** Opening DOCUMENT EXCERPT block **

Sometimes the journey with Apple is full of unexpected twists and turns. I can say that both as a former Apple employee and as an Apple user who purchased his first system in August of 1982.
How this story twists back around to MobileMe & iCloud won't be apparent at first, but sometimes living in the world of Apple isn't very simple if you are trying to live with systems that aren't brand new.
I have been resisting moving to Mac OSX Lion. I wanted to stay with an older (faster) version of iPhoto that appeared to be tied to Snow Leopard.
That worked well until recently when I figured out that I was suffering from "slow Snow Leopard."
I restart my iMac only after we have been away traveling so this problem crept up on me. After a recent trip back to the coast, I was appalled that it took my 2010 I5 iMac over twelve minutes to boot and open Mail, Firefox, Chrome, iPhoto, and Snagit.
Over the years, I have seen my share of strange Apple problems, but this one was one of the more challenging ones.
When I worked for Apple from 1984 until July 2004, hardware and software problems never were much of a challenge. There was always a brilliant system engineer hiding somewhere. The closest Apple Store to our home on the Crystal Coast is over three hours away so a visit with a genius was not a real option.
My first response to the problem was to try to reinstall Snow Leopard. Unfortunately when I started the installation, my iMac would hang while the system was trying to boot from the original Snow Leopard DVD.
As this was all happening, the death knell was ringing for MobileMe. Earlier in June, I managed to get a friend who was running Lion to bring their laptop to lunch so I could at least start the migration so my email would keep working. Neither of us was very confident that the process had worked.
Also while this was happening I finished my ebook, "A Week at the Beach, An Emerald Isle Travel Guide." I wrote the book with Nisus Writer Express, but I did the final publishing edits and formatting with MS Word for Windows. When I published my book for the Kindle, I knew that people could read it on the iPad, Macs, and Windows machines using free Kindle reader software. I planned to do an iPad version, but I was thrown for a loop when I found that I had to have Lion in order to use iBooks Author.

** Closing DOCUMENT EXCERPT block **
** Opening GIVEN DATA block **

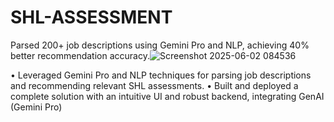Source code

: ﻿# SHL-ASSESSMENT
Parsed 200+ job descriptions using Gemini Pro and NLP, achieving 40% better recommendation accuracy.![Screenshot 2025-06-02 084536](https://github.com/user-attachments/assets/c53eff73-ec55-4bd6-b5f8-4d79135c9715)

• Leveraged Gemini Pro and NLP techniques for parsing job descriptions and recommending relevant SHL assessments.
• Built and deployed a complete solution with an intuitive UI and robust backend, integrating GenAI (Gemini Pro)
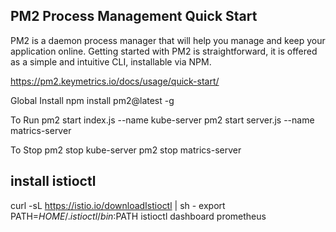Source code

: PM2 Process Management Quick Start
-----------------------------------------------------------
PM2 is a daemon process manager that will help you manage and keep your application online. Getting started with PM2 is straightforward, it is offered as a simple and intuitive CLI, installable via NPM.

https://pm2.keymetrics.io/docs/usage/quick-start/

Global Install 
npm install pm2@latest -g

To Run 
pm2 start index.js --name kube-server
pm2 start server.js --name matrics-server

To Stop
pm2 stop kube-server
pm2 stop matrics-server

install istioctl
----------------------------------------------
curl -sL https://istio.io/downloadIstioctl | sh -
export PATH=$HOME/.istioctl/bin:$PATH
istioctl dashboard prometheus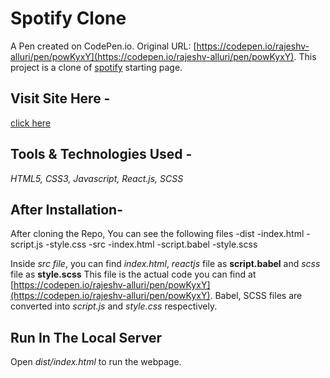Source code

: # Spotify Clone
A Pen created on CodePen.io. Original URL: [https://codepen.io/rajeshv-alluri/pen/powKyxY](https://codepen.io/rajeshv-alluri/pen/powKyxY).
This project is a clone of [spotify](https://open.spotify.com/) starting page.

## Visit Site Here -
[click here](https://RajeshV-Alluri.github.io/Spotify)

## Tools & Technologies Used -
*HTML5,
CSS3,
Javascript,
React.js,
SCSS*

## After Installation-
After cloning the Repo, You can see the following files
-dist
  -index.html
  -script.js
  -style.css
-src
  -index.html
  -script.babel
  -style.scss

Inside *src file*, you can find *index.html*, *reactjs* file as **script.babel** and *scss* file as **style.scss**
This file is the actual code you can find at [https://codepen.io/rajeshv-alluri/pen/powKyxY](https://codepen.io/rajeshv-alluri/pen/powKyxY).
Babel, SCSS files are converted into *script.js* and *style.css* respectively.

## Run In The Local Server
Open *dist/index.html* to run the webpage.
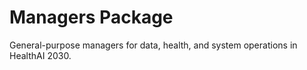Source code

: # Managers Package

General-purpose managers for data, health, and system operations in HealthAI 2030.

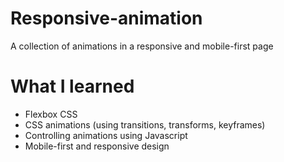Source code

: # Responsive-animation
A collection of animations in a responsive and mobile-first page

# What I learned
 - Flexbox CSS
 - CSS animations (using transitions, transforms, keyframes)
 - Controlling animations using Javascript
 - Mobile-first and responsive design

** Closing GIVEN DATA block **

EXERCISE BRIEF
In the passage about Apple, how long did the 2010 iMac take to boot and open Mail, Firefox, Chrome, iPhoto, and Snagit? The listing has no connection to the passage about Apple.

RESPONSE BOX
Over twelve minutes.